I’ve long been a fan of Gerald Faulhaber’s analyses of the telecommunications industry, and his recent article on net neutrality (“The Economics of Network Neutrality,” Winter 2011–2012) is no exception. I just want to supplement his assessment with a few observations.

While I have some sympathy for his view that we should wait for market power problems before taking any action, it is important to remember that the enforcer will still be the Federal Communications Commission. A host of Supreme Court decisions in the last decade, most notably Verizon v. Trinko in 2004, made it clear that if a regulatory agency has authority over competitively relevant conduct, antitrust law should step aside. I find that regrettable, but if that is the law of the land, one could view an FCC rulemaking as merely an ex ante statement of how it would rule ex post on broadband conduct practices. We might disagree with the rule, but if the FCC is going to be the adjudicator, perhaps it’s better to know now what it is likely to do than to cross our fingers.

However, I’d go further than Faulhaber and say that were market power the issue, policy is unlikely to be of much relevance, whether antitrust enforcement or FCC. Along with the points he made, I’d add that the main case in recent decades against telecommunications discrimination—the antitrust case against the “old” AT&T—was predicated on using vertical integration and discrimination to evade such regulation. Since broadband providers face no price regulation, they have every incentive to provide the content their buyers prefer.

If market power isn’t much of an issue, though, that doesn’t mean there aren’t other market failures. Faulhaber almost got there in discussing network effects. It’s quite possible that the value of broadband access to me depends on my belief that others will have reasonable access to content I post. This effect is exacerbated by competition, since the more firms there are supplying broadband access, the less incentive any one of them or their customers have to incorporate a content-side network effect in their decisions.

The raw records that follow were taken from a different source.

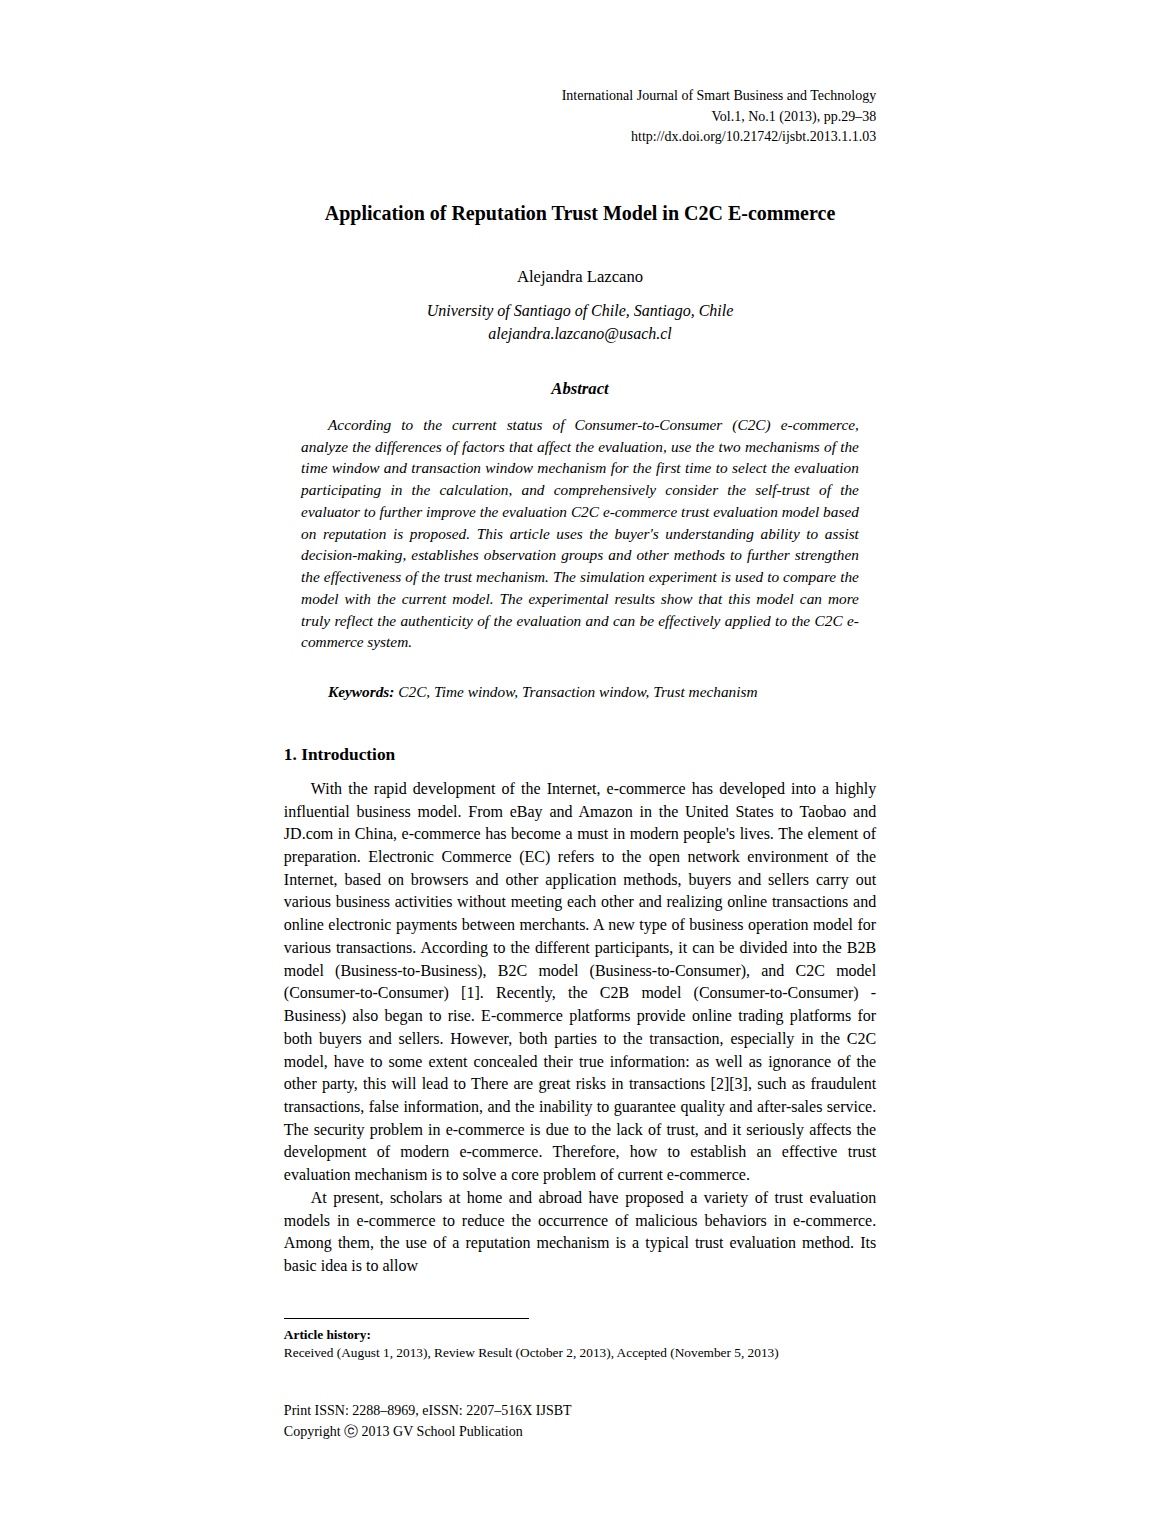International Journal of Smart Business and Technology
Vol.1, No.1 (2013), pp.29–38
http://dx.doi.org/10.21742/ijsbt.2013.1.1.03
Application of Reputation Trust Model in C2C E-commerce
Alejandra Lazcano
University of Santiago of Chile, Santiago, Chile
alejandra.lazcano@usach.cl
Abstract
According to the current status of Consumer-to-Consumer (C2C) e-commerce, analyze the differences of factors that affect the evaluation, use the two mechanisms of the time window and transaction window mechanism for the first time to select the evaluation participating in the calculation, and comprehensively consider the self-trust of the evaluator to further improve the evaluation C2C e-commerce trust evaluation model based on reputation is proposed. This article uses the buyer's understanding ability to assist decision-making, establishes observation groups and other methods to further strengthen the effectiveness of the trust mechanism. The simulation experiment is used to compare the model with the current model. The experimental results show that this model can more truly reflect the authenticity of the evaluation and can be effectively applied to the C2C e-commerce system.
Keywords: C2C, Time window, Transaction window, Trust mechanism
1. Introduction
With the rapid development of the Internet, e-commerce has developed into a highly influential business model. From eBay and Amazon in the United States to Taobao and JD.com in China, e-commerce has become a must in modern people's lives. The element of preparation. Electronic Commerce (EC) refers to the open network environment of the Internet, based on browsers and other application methods, buyers and sellers carry out various business activities without meeting each other and realizing online transactions and online electronic payments between merchants. A new type of business operation model for various transactions. According to the different participants, it can be divided into the B2B model (Business-to-Business), B2C model (Business-to-Consumer), and C2C model (Consumer-to-Consumer) [1]. Recently, the C2B model (Consumer-to-Consumer) -Business) also began to rise. E-commerce platforms provide online trading platforms for both buyers and sellers. However, both parties to the transaction, especially in the C2C model, have to some extent concealed their true information: as well as ignorance of the other party, this will lead to There are great risks in transactions [2][3], such as fraudulent transactions, false information, and the inability to guarantee quality and after-sales service. The security problem in e-commerce is due to the lack of trust, and it seriously affects the development of modern e-commerce. Therefore, how to establish an effective trust evaluation mechanism is to solve a core problem of current e-commerce.
At present, scholars at home and abroad have proposed a variety of trust evaluation models in e-commerce to reduce the occurrence of malicious behaviors in e-commerce. Among them, the use of a reputation mechanism is a typical trust evaluation method. Its basic idea is to allow
Article history:
Received (August 1, 2013), Review Result (October 2, 2013), Accepted (November 5, 2013)
Print ISSN: 2288–8969, eISSN: 2207–516X IJSBT
Copyright ⓒ 2013 GV School Publication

This externality does not justify a strict and costly complete non-discrimination rule, with all the flaws Faulhaber and others have noted. It does, however, suggest potential merit in a less intrusive minimum quality standard that still provides incentives to innovate in order to offer improved quality. I don’t know if the network benefits of a minimum quality standard exceed the costs of meeting and enforcing the standard and any rent-seeking abuses of the type Faulhaber describes. But that, rather than net neutrality, is what we should be talking about.